Transcribe the full listing exactly, and drop every picture.

--------------------------------------------------

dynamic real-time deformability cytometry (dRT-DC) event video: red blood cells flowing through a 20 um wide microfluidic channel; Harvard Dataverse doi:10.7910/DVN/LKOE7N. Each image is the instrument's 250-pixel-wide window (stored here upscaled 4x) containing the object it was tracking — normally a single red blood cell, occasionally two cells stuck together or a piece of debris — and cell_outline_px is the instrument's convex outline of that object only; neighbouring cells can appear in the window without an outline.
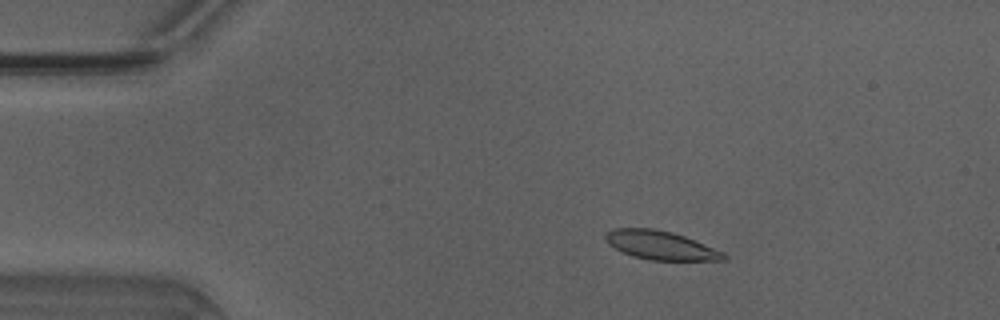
{"species": "Egyptian fruit bat (a non-hibernating species)", "species_latin": "Rousettus aegyptiacus", "temperature_condition": "warm", "stored_images_in_passage": 50, "camera_frame_rate_fps": 3000, "um_per_image_px": 0.085, "animal": {"sex": "male"}, "frame": {"image": 1, "passage_image": 9, "time_ms": 2.667, "image_size_px": [1000, 320], "cell_outline_px": [[728, 256], [724, 260], [648, 260], [632, 256], [608, 244], [604, 236], [608, 232], [616, 228], [652, 228], [672, 232], [684, 236], [724, 252]], "centroid_in_image_um": [56.16, 20.85], "position_along_channel_um": 28.8, "area_um2": 19.59}}
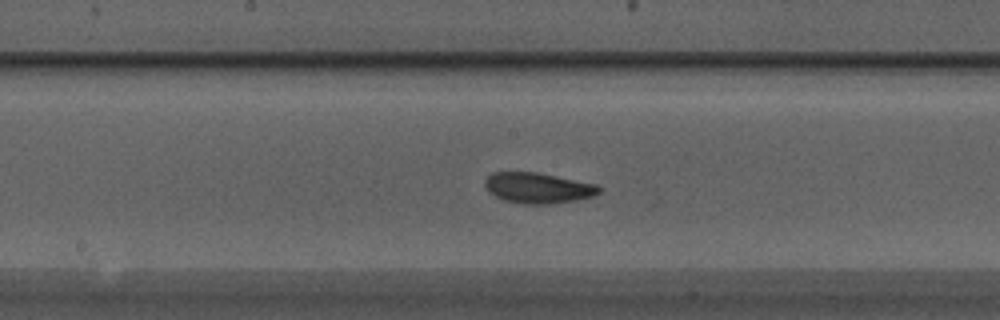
{"frame": {"image": 2, "passage_image": 26, "time_ms": 8.333, "image_size_px": [1000, 320], "cell_outline_px": [[600, 192], [592, 196], [576, 200], [548, 204], [520, 204], [504, 200], [488, 192], [484, 184], [484, 180], [492, 172], [536, 172], [596, 184], [600, 188]], "centroid_in_image_um": [45.68, 15.98], "position_along_channel_um": 202.5, "area_um2": 20.29}}
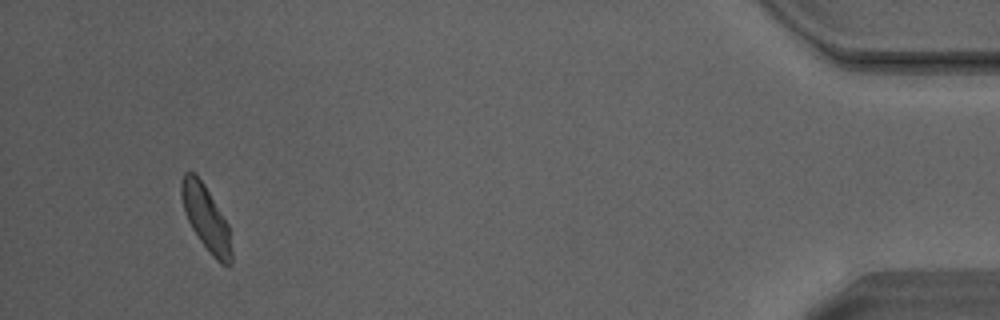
{"frame": {"image": 3, "passage_image": 47, "time_ms": 15.333, "image_size_px": [1000, 320], "cell_outline_px": [[232, 264], [228, 268], [220, 264], [212, 256], [200, 240], [192, 228], [184, 212], [180, 196], [180, 184], [184, 172], [192, 172], [204, 184], [228, 224], [232, 252]], "centroid_in_image_um": [17.51, 18.59], "position_along_channel_um": 417.7, "area_um2": 18.96}, "authors_computed_cell_mechanics": {"area_um2": 19.8832, "velocity_mm_per_s": 4.1419, "shape_relaxation_time_tau1_ms": 3.4694, "shape_relaxation_time_tau2_ms": 2.2286, "deformation_change_tau1": 0.1059, "deformation_change_tau2": 0.084}}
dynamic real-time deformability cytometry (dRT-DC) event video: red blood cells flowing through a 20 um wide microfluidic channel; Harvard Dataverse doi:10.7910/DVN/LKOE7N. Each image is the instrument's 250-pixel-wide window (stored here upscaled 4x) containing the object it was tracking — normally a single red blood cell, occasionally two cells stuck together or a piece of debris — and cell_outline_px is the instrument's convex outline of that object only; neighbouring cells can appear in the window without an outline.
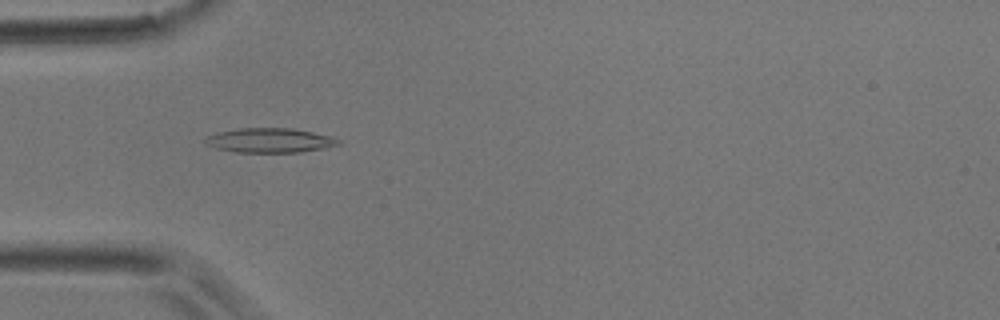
{"species": "common noctule bat (a hibernating species)", "species_latin": "Nyctalus noctula", "temperature_condition": "room temperature", "stored_images_in_passage": 5, "camera_frame_rate_fps": 3000, "um_per_image_px": 0.085, "animal": {"sex": "male", "body_mass_g": 17.9}, "frame": {"image": 1, "passage_image": 4, "time_ms": 1.0, "image_size_px": [1000, 320], "cell_outline_px": [[340, 144], [324, 148], [300, 152], [236, 152], [216, 148], [208, 144], [204, 140], [208, 136], [220, 132], [240, 128], [292, 128], [332, 136], [340, 140]], "centroid_in_image_um": [22.98, 11.93], "position_along_channel_um": 62.0, "area_um2": 18.79}}
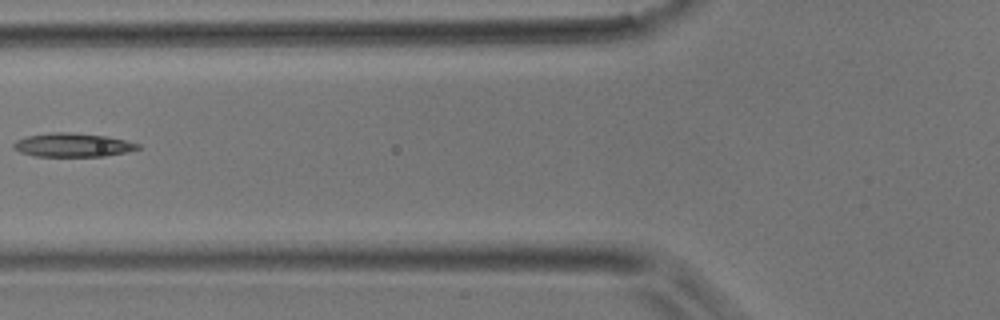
{"frame": {"image": 2, "passage_image": 5, "time_ms": 1.333, "image_size_px": [1000, 320], "cell_outline_px": [[140, 148], [124, 152], [104, 156], [36, 156], [20, 152], [12, 148], [12, 144], [16, 140], [28, 136], [52, 132], [68, 132], [104, 136], [124, 140], [140, 144]], "centroid_in_image_um": [6.13, 12.32], "position_along_channel_um": 119.7, "area_um2": 16.94}}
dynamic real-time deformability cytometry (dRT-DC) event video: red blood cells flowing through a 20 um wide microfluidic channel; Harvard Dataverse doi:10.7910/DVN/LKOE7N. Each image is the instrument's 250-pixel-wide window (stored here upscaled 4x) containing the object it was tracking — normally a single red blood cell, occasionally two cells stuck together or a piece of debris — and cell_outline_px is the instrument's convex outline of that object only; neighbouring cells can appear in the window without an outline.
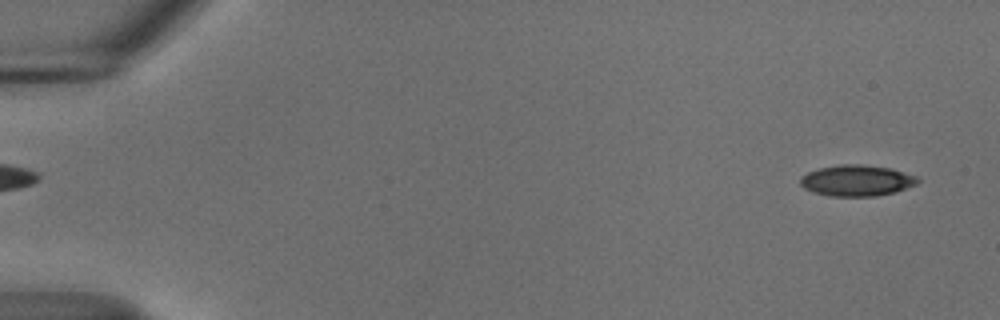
{"species": "common noctule bat (a hibernating species)", "species_latin": "Nyctalus noctula", "temperature_condition": "cold", "stored_images_in_passage": 54, "camera_frame_rate_fps": 3000, "um_per_image_px": 0.085, "animal": {"sex": "male", "body_mass_g": 18.8}, "frame": {"image": 1, "passage_image": 2, "time_ms": 0.333, "image_size_px": [1000, 320], "cell_outline_px": [[920, 180], [916, 184], [896, 192], [876, 196], [828, 196], [812, 192], [804, 188], [800, 184], [800, 176], [808, 172], [820, 168], [840, 164], [860, 164], [892, 168], [916, 176]], "centroid_in_image_um": [72.81, 15.35], "position_along_channel_um": 12.2, "area_um2": 21.39}}
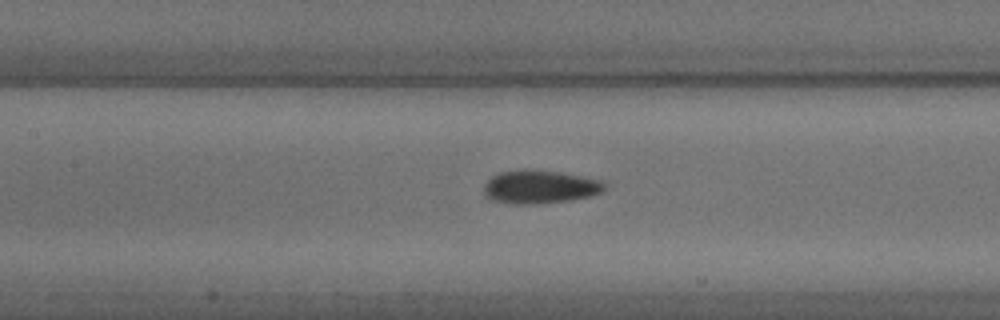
{"frame": {"image": 2, "passage_image": 25, "time_ms": 8.0, "image_size_px": [1000, 320], "cell_outline_px": [[608, 184], [600, 192], [592, 196], [568, 200], [528, 204], [516, 204], [496, 200], [488, 196], [484, 192], [484, 184], [492, 176], [500, 172], [516, 168], [532, 168], [560, 172], [604, 180]], "centroid_in_image_um": [45.92, 15.84], "position_along_channel_um": 161.5, "area_um2": 23.58}}
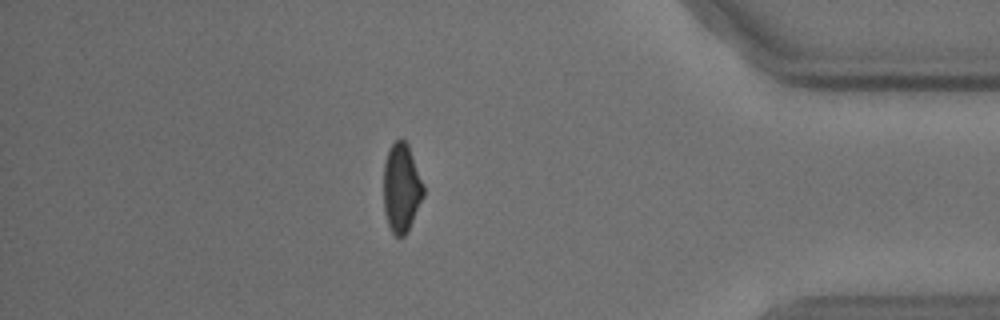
{"frame": {"image": 3, "passage_image": 47, "time_ms": 15.333, "image_size_px": [1000, 320], "cell_outline_px": [[424, 196], [404, 236], [396, 236], [392, 232], [388, 224], [384, 212], [384, 164], [388, 148], [396, 140], [404, 140], [408, 144], [424, 184]], "centroid_in_image_um": [34.12, 15.94], "position_along_channel_um": 401.1, "area_um2": 20.52}, "authors_computed_cell_mechanics": {"area_um2": 21.8773, "velocity_mm_per_s": 3.6966, "shape_relaxation_time_tau1_ms": 3.3168, "shape_relaxation_time_tau2_ms": 3.8318, "deformation_change_tau1": 0.1068, "deformation_change_tau2": 0.0921}}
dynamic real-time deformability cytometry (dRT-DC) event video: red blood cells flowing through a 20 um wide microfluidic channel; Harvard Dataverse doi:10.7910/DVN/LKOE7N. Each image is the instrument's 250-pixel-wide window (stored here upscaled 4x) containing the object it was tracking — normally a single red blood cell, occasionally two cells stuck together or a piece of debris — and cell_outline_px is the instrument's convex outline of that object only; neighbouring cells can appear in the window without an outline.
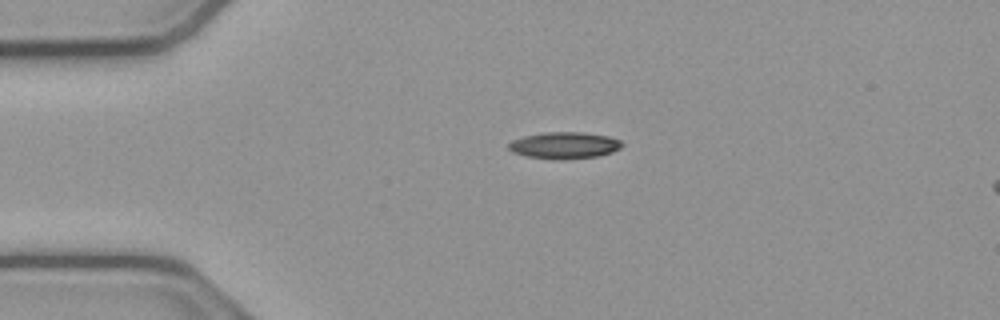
{"species": "common noctule bat (a hibernating species)", "species_latin": "Nyctalus noctula", "temperature_condition": "cold", "stored_images_in_passage": 43, "camera_frame_rate_fps": 3000, "um_per_image_px": 0.085, "animal": {"sex": "male", "body_mass_g": 23.1, "forearm_length_mm": 52.7}, "frame": {"image": 1, "passage_image": 1, "time_ms": 0.0, "image_size_px": [1000, 320], "cell_outline_px": [[624, 144], [620, 148], [612, 152], [596, 156], [564, 160], [552, 160], [528, 156], [512, 152], [508, 148], [508, 144], [512, 140], [524, 136], [544, 132], [584, 132], [608, 136], [620, 140]], "centroid_in_image_um": [47.97, 12.36], "position_along_channel_um": 37.0, "area_um2": 17.74}}
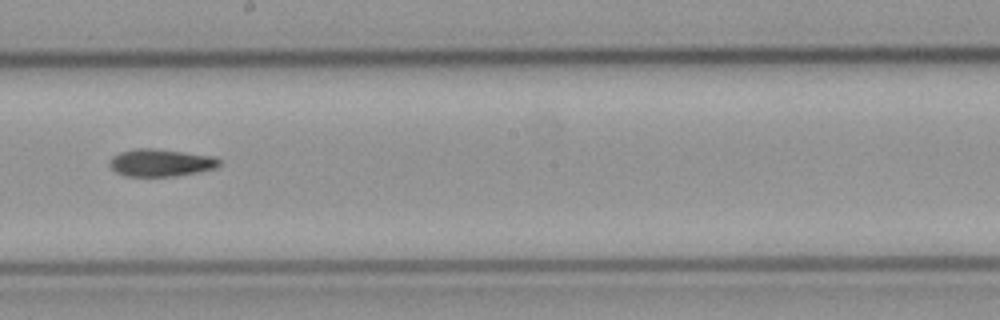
{"frame": {"image": 2, "passage_image": 19, "time_ms": 6.0, "image_size_px": [1000, 320], "cell_outline_px": [[220, 164], [216, 168], [196, 172], [172, 176], [128, 176], [116, 172], [108, 164], [112, 156], [120, 152], [132, 148], [152, 148], [216, 156], [220, 160]], "centroid_in_image_um": [13.65, 13.81], "position_along_channel_um": 234.5, "area_um2": 17.51}}
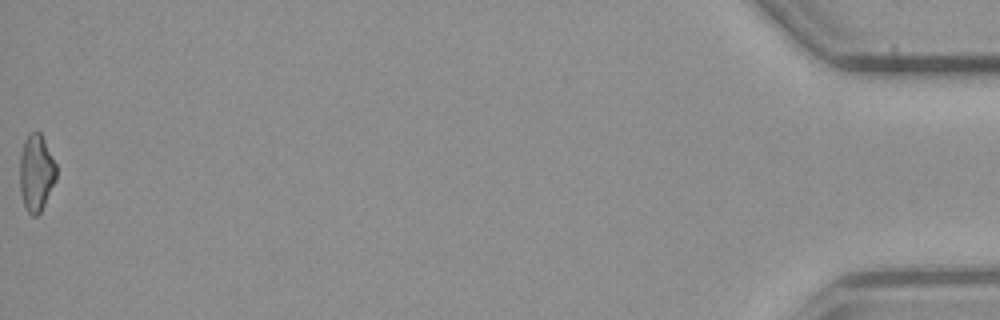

--------------------------------------------------

### WRITTEN SOLUTION
dynamic real-time deformability cytometry (dRT-DC) event video: red blood cells flowing through a 20 um wide microfluidic channel; Harvard Dataverse doi:10.7910/DVN/LKOE7N. Each image is the instrument's 250-pixel-wide window (stored here upscaled 4x) containing the object it was tracking — normally a single red blood cell, occasionally two cells stuck together or a piece of debris — and cell_outline_px is the instrument's convex outline of that object only; neighbouring cells can appear in the window without an outline.
{"species": "Egyptian fruit bat (a non-hibernating species)", "species_latin": "Rousettus aegyptiacus", "temperature_condition": "warm", "stored_images_in_passage": 50, "camera_frame_rate_fps": 3000, "um_per_image_px": 0.085, "animal": {"sex": "male"}, "frame": {"image": 1, "passage_image": 9, "time_ms": 2.667, "image_size_px": [1000, 320], "cell_outline_px": [[728, 256], [724, 260], [648, 260], [632, 256], [608, 244], [604, 236], [608, 232], [616, 228], [652, 228], [672, 232], [684, 236], [724, 252]], "centroid_in_image_um": [56.16, 20.85], "position_along_channel_um": 28.8, "area_um2": 19.59}}
{"frame": {"image": 2, "passage_image": 26, "time_ms": 8.333, "image_size_px": [1000, 320], "cell_outline_px": [[600, 192], [592, 196], [576, 200], [548, 204], [520, 204], [504, 200], [488, 192], [484, 184], [484, 180], [492, 172], [536, 172], [596, 184], [600, 188]], "centroid_in_image_um": [45.68, 15.98], "position_along_channel_um": 202.5, "area_um2": 20.29}}
{"frame": {"image": 3, "passage_image": 47, "time_ms": 15.333, "image_size_px": [1000, 320], "cell_outline_px": [[232, 264], [228, 268], [220, 264], [212, 256], [200, 240], [192, 228], [184, 212], [180, 196], [180, 184], [184, 172], [192, 172], [204, 184], [228, 224], [232, 252]], "centroid_in_image_um": [17.51, 18.59], "position_along_channel_um": 417.7, "area_um2": 18.96}, "authors_computed_cell_mechanics": {"area_um2": 19.8832, "velocity_mm_per_s": 4.1419, "shape_relaxation_time_tau1_ms": 3.4694, "shape_relaxation_time_tau2_ms": 2.2286, "deformation_change_tau1": 0.1059, "deformation_change_tau2": 0.084}}
dynamic real-time deformability cytometry (dRT-DC) event video: red blood cells flowing through a 20 um wide microfluidic channel; Harvard Dataverse doi:10.7910/DVN/LKOE7N. Each image is the instrument's 250-pixel-wide window (stored here upscaled 4x) containing the object it was tracking — normally a single red blood cell, occasionally two cells stuck together or a piece of debris — and cell_outline_px is the instrument's convex outline of that object only; neighbouring cells can appear in the window without an outline.
{"species": "common noctule bat (a hibernating species)", "species_latin": "Nyctalus noctula", "temperature_condition": "room temperature", "stored_images_in_passage": 5, "camera_frame_rate_fps": 3000, "um_per_image_px": 0.085, "animal": {"sex": "male", "body_mass_g": 17.9}, "frame": {"image": 1, "passage_image": 4, "time_ms": 1.0, "image_size_px": [1000, 320], "cell_outline_px": [[340, 144], [324, 148], [300, 152], [236, 152], [216, 148], [208, 144], [204, 140], [208, 136], [220, 132], [240, 128], [292, 128], [332, 136], [340, 140]], "centroid_in_image_um": [22.98, 11.93], "position_along_channel_um": 62.0, "area_um2": 18.79}}
{"frame": {"image": 2, "passage_image": 5, "time_ms": 1.333, "image_size_px": [1000, 320], "cell_outline_px": [[140, 148], [124, 152], [104, 156], [36, 156], [20, 152], [12, 148], [12, 144], [16, 140], [28, 136], [52, 132], [68, 132], [104, 136], [124, 140], [140, 144]], "centroid_in_image_um": [6.13, 12.32], "position_along_channel_um": 119.7, "area_um2": 16.94}}
dynamic real-time deformability cytometry (dRT-DC) event video: red blood cells flowing through a 20 um wide microfluidic channel; Harvard Dataverse doi:10.7910/DVN/LKOE7N. Each image is the instrument's 250-pixel-wide window (stored here upscaled 4x) containing the object it was tracking — normally a single red blood cell, occasionally two cells stuck together or a piece of debris — and cell_outline_px is the instrument's convex outline of that object only; neighbouring cells can appear in the window without an outline.
{"species": "common noctule bat (a hibernating species)", "species_latin": "Nyctalus noctula", "temperature_condition": "cold", "stored_images_in_passage": 54, "camera_frame_rate_fps": 3000, "um_per_image_px": 0.085, "animal": {"sex": "male", "body_mass_g": 18.8}, "frame": {"image": 1, "passage_image": 2, "time_ms": 0.333, "image_size_px": [1000, 320], "cell_outline_px": [[920, 180], [916, 184], [896, 192], [876, 196], [828, 196], [812, 192], [804, 188], [800, 184], [800, 176], [808, 172], [820, 168], [840, 164], [860, 164], [892, 168], [916, 176]], "centroid_in_image_um": [72.81, 15.35], "position_along_channel_um": 12.2, "area_um2": 21.39}}
{"frame": {"image": 2, "passage_image": 25, "time_ms": 8.0, "image_size_px": [1000, 320], "cell_outline_px": [[608, 184], [600, 192], [592, 196], [568, 200], [528, 204], [516, 204], [496, 200], [488, 196], [484, 192], [484, 184], [492, 176], [500, 172], [516, 168], [532, 168], [560, 172], [604, 180]], "centroid_in_image_um": [45.92, 15.84], "position_along_channel_um": 161.5, "area_um2": 23.58}}
{"frame": {"image": 3, "passage_image": 47, "time_ms": 15.333, "image_size_px": [1000, 320], "cell_outline_px": [[424, 196], [404, 236], [396, 236], [392, 232], [388, 224], [384, 212], [384, 164], [388, 148], [396, 140], [404, 140], [408, 144], [424, 184]], "centroid_in_image_um": [34.12, 15.94], "position_along_channel_um": 401.1, "area_um2": 20.52}, "authors_computed_cell_mechanics": {"area_um2": 21.8773, "velocity_mm_per_s": 3.6966, "shape_relaxation_time_tau1_ms": 3.3168, "shape_relaxation_time_tau2_ms": 3.8318, "deformation_change_tau1": 0.1068, "deformation_change_tau2": 0.0921}}
dynamic real-time deformability cytometry (dRT-DC) event video: red blood cells flowing through a 20 um wide microfluidic channel; Harvard Dataverse doi:10.7910/DVN/LKOE7N. Each image is the instrument's 250-pixel-wide window (stored here upscaled 4x) containing the object it was tracking — normally a single red blood cell, occasionally two cells stuck together or a piece of debris — and cell_outline_px is the instrument's convex outline of that object only; neighbouring cells can appear in the window without an outline.
{"species": "common noctule bat (a hibernating species)", "species_latin": "Nyctalus noctula", "temperature_condition": "cold", "stored_images_in_passage": 43, "camera_frame_rate_fps": 3000, "um_per_image_px": 0.085, "animal": {"sex": "male", "body_mass_g": 23.1, "forearm_length_mm": 52.7}, "frame": {"image": 1, "passage_image": 1, "time_ms": 0.0, "image_size_px": [1000, 320], "cell_outline_px": [[624, 144], [620, 148], [612, 152], [596, 156], [564, 160], [552, 160], [528, 156], [512, 152], [508, 148], [508, 144], [512, 140], [524, 136], [544, 132], [584, 132], [608, 136], [620, 140]], "centroid_in_image_um": [47.97, 12.36], "position_along_channel_um": 37.0, "area_um2": 17.74}}
{"frame": {"image": 2, "passage_image": 19, "time_ms": 6.0, "image_size_px": [1000, 320], "cell_outline_px": [[220, 164], [216, 168], [196, 172], [172, 176], [128, 176], [116, 172], [108, 164], [112, 156], [120, 152], [132, 148], [152, 148], [216, 156], [220, 160]], "centroid_in_image_um": [13.65, 13.81], "position_along_channel_um": 234.5, "area_um2": 17.51}}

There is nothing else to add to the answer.